Remember That Face

Part 1.
I have to remember those days that I woke up and looked in the mirror and saw a man that I really didn’t like before. The times that I would look and see myself and feel remorse and shame of something I had done, or how low I felt. Then fear would set in on how I would find what I had to do for that day. My mind would scramble for answers and clarity, but I had to just bluff my way through each moment hoping to get through. I have to always remember those last days when all the plates were falling around me. Terror, bewilderment, fear, doubt, lieing, grasping, surrounded me.

Part 2.
Now I just wake up and look at a man who try’s to work on action that will move me forward. Looking for a deeper sense of being, asking a Power that I don’t understand, to guide me through. I ask that I can learn to love, be loved, and find beauty in this gift of life.
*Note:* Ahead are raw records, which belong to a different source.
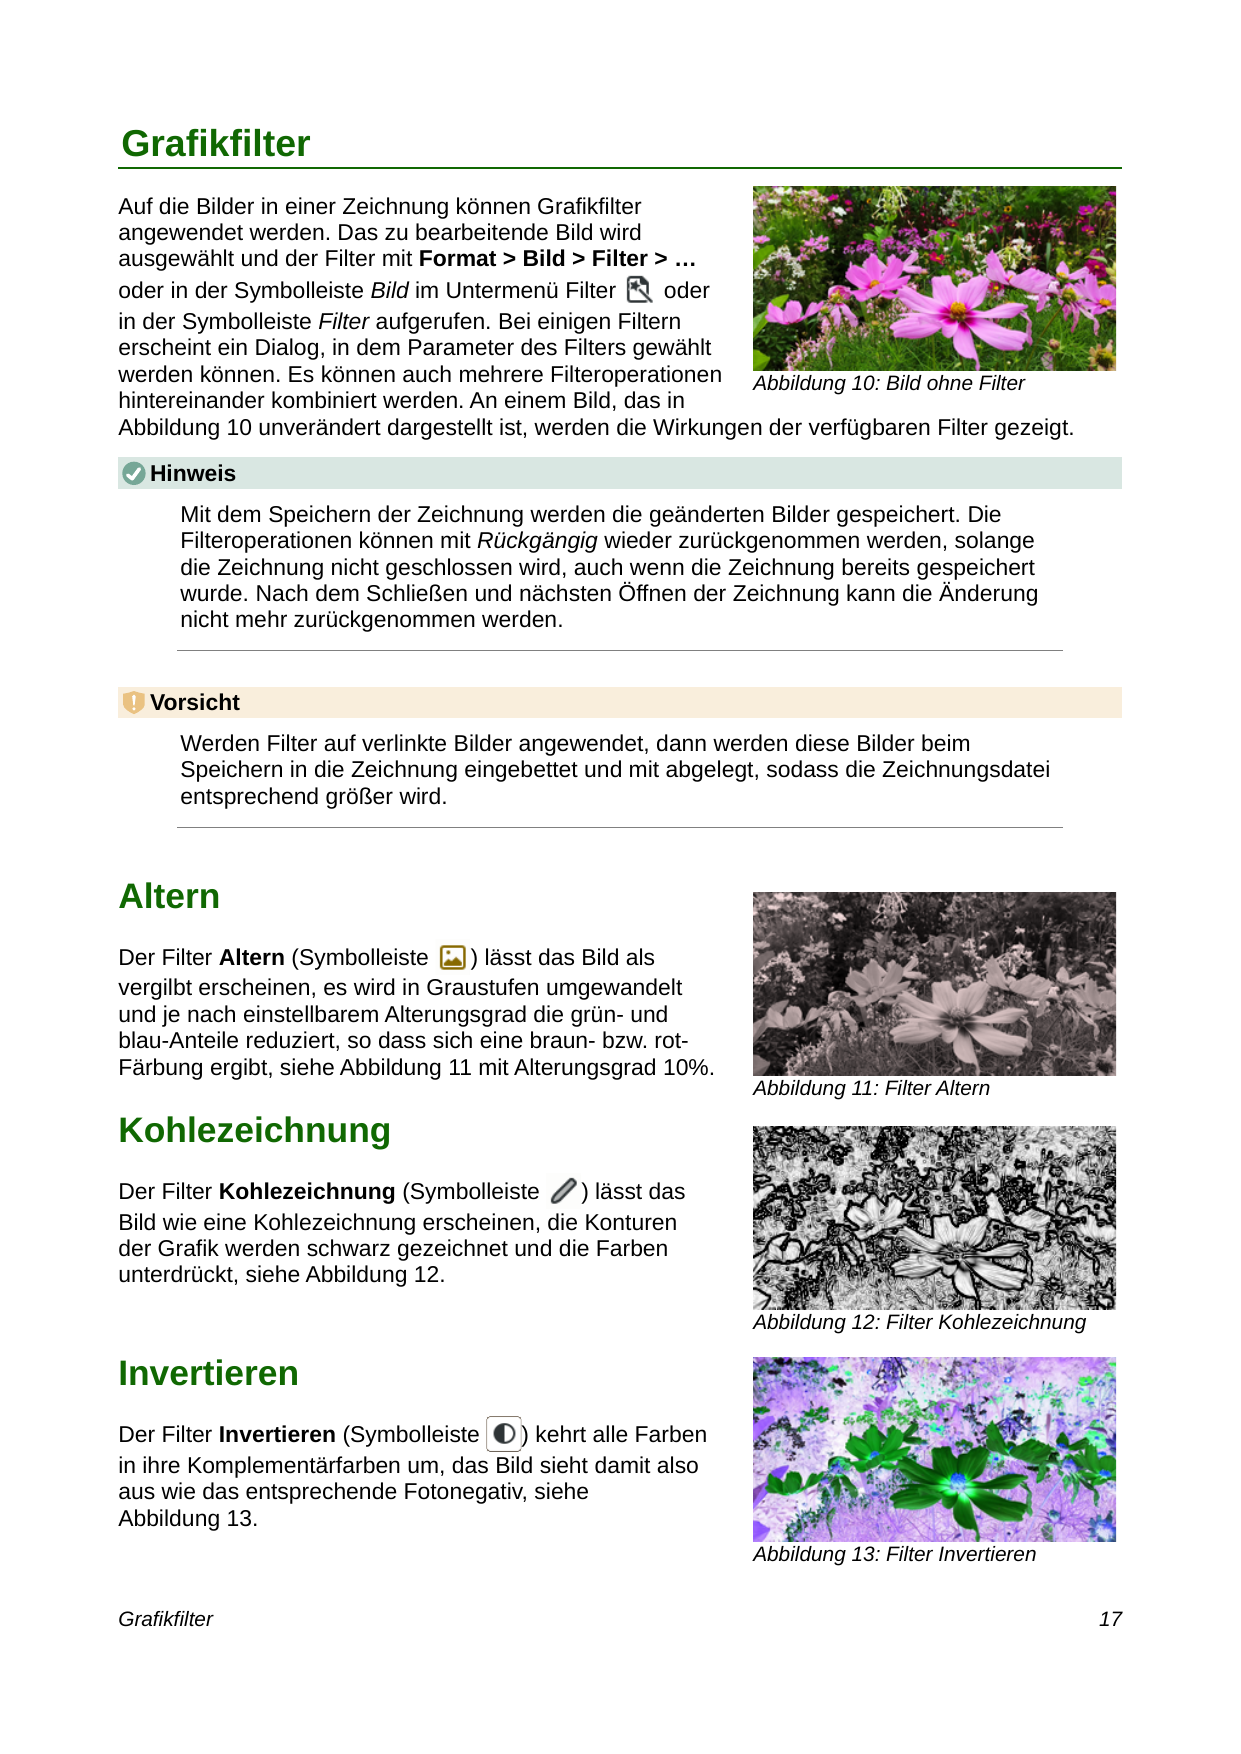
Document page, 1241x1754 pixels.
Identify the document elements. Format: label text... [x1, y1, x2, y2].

picture [753, 1126, 1117, 1310]
picture [435, 939, 471, 975]
picture [753, 186, 1117, 371]
list Vorsicht [118, 687, 1122, 718]
text Der Filter Altern (Symbolleiste ) lässt das Bild als vergilbt erscheinen, es wird in Graustufen umgewandelt und je nach einstellbarem Alterungsgrad die grün- und blau-Anteile reduziert, so dass sich eine braun- bzw. rot-Färbung ergibt, siehe Abbildung 11 mit Alterungsgrad 10%. [118, 886, 1122, 1106]
picture [546, 1173, 582, 1209]
picture [753, 1357, 1117, 1542]
picture [486, 1416, 522, 1452]
picture [753, 892, 1117, 1076]
text Mit dem Speichern der Zeichnung werden die geänderten Bilder gespeichert. Die Filteroperationen können mit Rückgängig wieder zurückgenommen werden, solange die Zeichnung nicht geschlossen wird, auch wenn die Zeichnung bereits gespeichert wurde. Nach dem Schließen und nächsten Öffnen der Zeichnung kann die Änderung nicht mehr zurückgenommen werden. [177, 501, 1063, 650]
text Werden Filter auf verlinkte Bilder angewendet, dann werden diese Bilder beim Speichern in die Zeichnung eingebettet und mit abgelegt, sodass die Zeichnungsdatei entsprechend größer wird. [177, 730, 1063, 827]
subtitle Invertieren [118, 1352, 747, 1393]
text Der Filter Kohlezeichnung (Symbolleiste ) lässt das Bild wie eine Kohlezeichnung erscheinen, die Konturen der Grafik werden schwarz gezeichnet und die Farben unterdrückt, siehe Abbildung 12. [118, 1120, 1122, 1340]
list Hinweis [118, 457, 1122, 489]
text Abbildung 12: Filter Kohlezeichnung [753, 1310, 1116, 1334]
subtitle Altern [118, 875, 1122, 916]
text Abbildung 10: Bild ohne Filter [753, 371, 1116, 394]
text Der Filter Invertieren (Symbolleiste ) kehrt alle Farben in ihre Komplementärfarben um, das Bild sieht damit also aus wie das entsprechende Fotonegativ, siehe Abbildung 13. [118, 1352, 1122, 1571]
text Abbildung 11: Filter Altern [753, 1076, 1116, 1100]
text Abbildung 13: Filter Invertieren [753, 1542, 1116, 1565]
subtitle Kohlezeichnung [118, 1109, 1122, 1150]
text Auf die Bilder in einer Zeichnung können Grafikfilter angewen­det werden. Das zu bearbeitende Bild wird ausgewählt und der Filter mit Format > Bild > Filter > … oder in der Symbolleiste Bild im Untermenü Filter oder in der Symbol­leiste Filter aufgerufen. Bei einigen Filtern erscheint ein Dialog, in dem Parameter des Filters gewählt werden können. Es können auch mehrere Filter­operationen hintereinander kombiniert werden. An einem Bild, das in Abbildung 10 unverändert dargestellt ist, werden die Wirkungen der verfügbaren Filter gezeigt. [118, 181, 1122, 440]
subtitle Grafikfilter [118, 118, 1122, 167]
picture [622, 271, 658, 308]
I ask that I not spend my time in wasted will, but to find what the true sense of will. These days the mirror only reflects the image of a man I used to be, and the man I work to be today. I am blessed to have been taught lessons of spiritual weight and purpose to not take from life, but to give life to the life I have been so graciously given, by 12 simple rules that I try to apply to my everyday living.
Peace Out: M 2015

Never Stop

We must never think that we can stop applying the steps. If we are to grow away from the realization that we are always close to the forces that can drive us back to the bottle, we are in danger of the idea of relapse. For our disease is patient and clever, cunning, and baffling. Many of my peers have returned after many years of abstinence, simple because of moving away from the work it takes to quell the thirst. Life has many obstacles, our disease has only one purpose, to destroy us.